No império soviético, além dos aspectos político e geográfico, há de ser destacado o elemento econômico. Embora, ideologicamente, os criadores do Estado soviético criticassem com veemência o traço econômico do imperialismo das grandes potências ocidentais, e Lênin é o exemplo mais acabado disto, na prática, a centralização política e a economia planificada do regime soviético acabaram por gerar o domínio econômico da República Socialista Federativa Soviética Russa sobre as demais repúblicas do país. Conforme será visto com maior detalhamento no capítulo quatro, a economia soviética foi construída de tal forma a criar dependência de todas as unidades do país perante Moscou, situação que ficou bem clara quando da dissolução do Estado soviético. Portanto, não se pode afastar o fator econômico da formação do império soviético.

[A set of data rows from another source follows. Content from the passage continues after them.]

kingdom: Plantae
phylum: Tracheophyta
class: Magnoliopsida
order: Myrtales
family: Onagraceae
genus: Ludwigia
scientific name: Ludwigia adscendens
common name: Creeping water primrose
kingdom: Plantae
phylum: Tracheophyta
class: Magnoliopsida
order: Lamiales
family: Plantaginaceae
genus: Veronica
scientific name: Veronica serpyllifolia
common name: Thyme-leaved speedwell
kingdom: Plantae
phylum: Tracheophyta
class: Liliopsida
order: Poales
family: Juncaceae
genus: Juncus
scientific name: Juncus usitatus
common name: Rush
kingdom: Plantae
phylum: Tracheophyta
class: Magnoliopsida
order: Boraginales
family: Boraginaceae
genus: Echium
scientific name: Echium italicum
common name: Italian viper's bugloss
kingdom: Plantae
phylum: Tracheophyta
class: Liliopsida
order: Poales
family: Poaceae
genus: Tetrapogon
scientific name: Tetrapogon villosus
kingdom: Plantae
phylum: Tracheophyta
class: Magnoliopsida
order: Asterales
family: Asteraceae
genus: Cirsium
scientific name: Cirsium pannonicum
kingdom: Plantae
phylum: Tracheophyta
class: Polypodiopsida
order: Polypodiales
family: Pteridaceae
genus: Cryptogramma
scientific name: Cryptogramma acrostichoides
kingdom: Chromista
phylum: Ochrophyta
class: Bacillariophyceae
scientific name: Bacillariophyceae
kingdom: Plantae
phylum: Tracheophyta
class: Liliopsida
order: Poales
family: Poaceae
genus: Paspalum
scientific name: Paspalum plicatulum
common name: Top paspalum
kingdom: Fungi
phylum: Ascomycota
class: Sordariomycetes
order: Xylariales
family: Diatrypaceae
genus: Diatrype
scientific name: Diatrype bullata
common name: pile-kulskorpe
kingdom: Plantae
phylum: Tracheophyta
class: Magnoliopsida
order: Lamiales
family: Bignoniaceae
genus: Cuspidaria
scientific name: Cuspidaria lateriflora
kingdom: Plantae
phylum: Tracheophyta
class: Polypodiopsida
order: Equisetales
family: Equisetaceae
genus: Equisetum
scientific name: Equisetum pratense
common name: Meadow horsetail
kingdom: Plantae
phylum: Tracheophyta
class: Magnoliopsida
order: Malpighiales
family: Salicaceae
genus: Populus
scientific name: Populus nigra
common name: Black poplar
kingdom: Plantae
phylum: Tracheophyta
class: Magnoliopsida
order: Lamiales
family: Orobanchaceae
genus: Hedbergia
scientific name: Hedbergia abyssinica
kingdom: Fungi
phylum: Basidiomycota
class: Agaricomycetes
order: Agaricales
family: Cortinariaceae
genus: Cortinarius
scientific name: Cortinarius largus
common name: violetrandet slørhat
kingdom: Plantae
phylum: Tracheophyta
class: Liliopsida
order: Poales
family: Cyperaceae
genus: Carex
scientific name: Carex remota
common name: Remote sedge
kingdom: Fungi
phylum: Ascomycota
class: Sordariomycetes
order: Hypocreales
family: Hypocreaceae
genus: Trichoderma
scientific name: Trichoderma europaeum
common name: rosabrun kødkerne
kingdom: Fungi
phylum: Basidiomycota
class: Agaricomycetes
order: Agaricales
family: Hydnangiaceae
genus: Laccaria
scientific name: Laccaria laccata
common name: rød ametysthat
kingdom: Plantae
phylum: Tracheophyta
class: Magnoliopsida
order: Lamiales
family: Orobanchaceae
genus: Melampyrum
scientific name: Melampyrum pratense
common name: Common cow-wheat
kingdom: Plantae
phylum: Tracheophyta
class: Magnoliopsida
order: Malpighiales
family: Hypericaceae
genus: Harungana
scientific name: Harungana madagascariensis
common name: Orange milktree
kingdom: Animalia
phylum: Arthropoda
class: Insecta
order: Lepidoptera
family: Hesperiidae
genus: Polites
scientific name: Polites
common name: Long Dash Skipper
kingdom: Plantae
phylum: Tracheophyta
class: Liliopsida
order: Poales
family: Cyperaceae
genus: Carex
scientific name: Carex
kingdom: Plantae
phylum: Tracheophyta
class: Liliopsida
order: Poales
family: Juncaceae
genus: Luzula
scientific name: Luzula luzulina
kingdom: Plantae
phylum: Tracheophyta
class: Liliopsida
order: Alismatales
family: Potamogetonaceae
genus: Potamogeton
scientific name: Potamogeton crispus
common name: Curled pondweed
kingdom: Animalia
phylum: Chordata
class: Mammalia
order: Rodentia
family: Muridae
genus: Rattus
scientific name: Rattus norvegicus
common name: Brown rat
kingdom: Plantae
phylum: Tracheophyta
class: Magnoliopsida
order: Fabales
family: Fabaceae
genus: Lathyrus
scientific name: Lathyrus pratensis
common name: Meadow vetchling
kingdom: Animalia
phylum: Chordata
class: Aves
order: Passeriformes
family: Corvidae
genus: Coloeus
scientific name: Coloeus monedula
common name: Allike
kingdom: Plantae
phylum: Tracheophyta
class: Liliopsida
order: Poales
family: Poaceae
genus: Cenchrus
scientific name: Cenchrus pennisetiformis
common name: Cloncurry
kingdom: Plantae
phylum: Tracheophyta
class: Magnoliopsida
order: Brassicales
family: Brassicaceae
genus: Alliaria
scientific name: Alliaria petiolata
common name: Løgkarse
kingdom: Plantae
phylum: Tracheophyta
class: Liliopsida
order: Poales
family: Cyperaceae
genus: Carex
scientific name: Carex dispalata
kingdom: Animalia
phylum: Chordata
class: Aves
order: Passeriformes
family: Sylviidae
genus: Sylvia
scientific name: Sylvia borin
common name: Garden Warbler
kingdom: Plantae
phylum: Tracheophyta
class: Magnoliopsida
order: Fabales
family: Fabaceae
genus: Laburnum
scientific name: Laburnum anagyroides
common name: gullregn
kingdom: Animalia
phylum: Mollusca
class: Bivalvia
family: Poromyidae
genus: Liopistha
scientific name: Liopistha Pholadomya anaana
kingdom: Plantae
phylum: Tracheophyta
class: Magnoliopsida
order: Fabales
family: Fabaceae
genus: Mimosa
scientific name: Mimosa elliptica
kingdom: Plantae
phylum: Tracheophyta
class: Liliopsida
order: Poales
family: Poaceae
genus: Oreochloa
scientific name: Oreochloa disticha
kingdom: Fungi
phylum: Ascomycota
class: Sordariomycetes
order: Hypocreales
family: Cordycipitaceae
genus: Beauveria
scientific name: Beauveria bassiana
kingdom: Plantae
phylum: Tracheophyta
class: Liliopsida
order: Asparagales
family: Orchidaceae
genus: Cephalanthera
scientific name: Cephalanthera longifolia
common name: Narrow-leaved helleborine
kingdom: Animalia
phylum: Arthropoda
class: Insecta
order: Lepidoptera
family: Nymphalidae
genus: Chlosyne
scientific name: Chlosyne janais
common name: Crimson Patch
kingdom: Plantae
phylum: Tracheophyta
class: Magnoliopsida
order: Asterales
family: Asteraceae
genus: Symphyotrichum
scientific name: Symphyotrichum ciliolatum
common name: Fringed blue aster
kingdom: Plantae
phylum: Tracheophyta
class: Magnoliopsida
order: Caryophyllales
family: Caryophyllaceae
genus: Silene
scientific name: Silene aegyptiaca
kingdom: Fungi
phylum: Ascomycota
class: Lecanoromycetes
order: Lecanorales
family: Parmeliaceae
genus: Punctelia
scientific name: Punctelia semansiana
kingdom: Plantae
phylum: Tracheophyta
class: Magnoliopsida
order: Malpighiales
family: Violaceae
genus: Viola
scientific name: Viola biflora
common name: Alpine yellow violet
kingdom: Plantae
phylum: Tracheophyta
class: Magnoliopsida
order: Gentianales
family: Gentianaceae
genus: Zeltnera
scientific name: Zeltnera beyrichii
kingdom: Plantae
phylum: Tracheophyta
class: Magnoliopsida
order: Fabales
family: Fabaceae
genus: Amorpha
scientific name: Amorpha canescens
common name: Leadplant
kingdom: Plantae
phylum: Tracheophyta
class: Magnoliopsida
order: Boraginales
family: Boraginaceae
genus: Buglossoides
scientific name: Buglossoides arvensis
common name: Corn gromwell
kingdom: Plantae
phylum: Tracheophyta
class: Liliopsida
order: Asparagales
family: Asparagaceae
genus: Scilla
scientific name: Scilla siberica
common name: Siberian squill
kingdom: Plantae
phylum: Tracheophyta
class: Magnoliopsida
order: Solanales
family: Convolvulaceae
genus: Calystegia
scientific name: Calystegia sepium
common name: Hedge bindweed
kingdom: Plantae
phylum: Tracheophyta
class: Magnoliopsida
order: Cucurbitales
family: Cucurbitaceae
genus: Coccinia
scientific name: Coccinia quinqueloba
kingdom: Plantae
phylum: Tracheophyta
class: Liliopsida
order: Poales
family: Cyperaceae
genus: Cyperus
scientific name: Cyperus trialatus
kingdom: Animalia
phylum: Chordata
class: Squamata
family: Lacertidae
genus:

No concernente à Ucrânia e Belarus, ambos sempre foram importantes para as pretensões imperiais russas. Nos aspectos geográfico e econômico, o domínio sobre o território ucraniano foi fundamental para que a Rússia constituísse seus impérios. Na esfera político-cultural, manter as nações eslavas irmãs sob a tutela russa era questão de honra para Moscou. Tanto isto é verdade que o fortalecimento da cultura russa em Belarus foi uma constante ao longo dos anos. No pertinente à Ucrânia, as permissividades ao nacionalismo local, concedidas principalmente em função da porção oeste da república, somente eram toleradas enquanto não ameaçassem a unidade russo-ucraniana, considerada a pedra fundamental da União Soviética (LIEVEN, 2002, p. 293). Por este motivo é que qualquer entusiasmo excessivo dos movimentos nacionalistas ucranianos foi historicamente reprimido pelos líderes russos e soviéticos.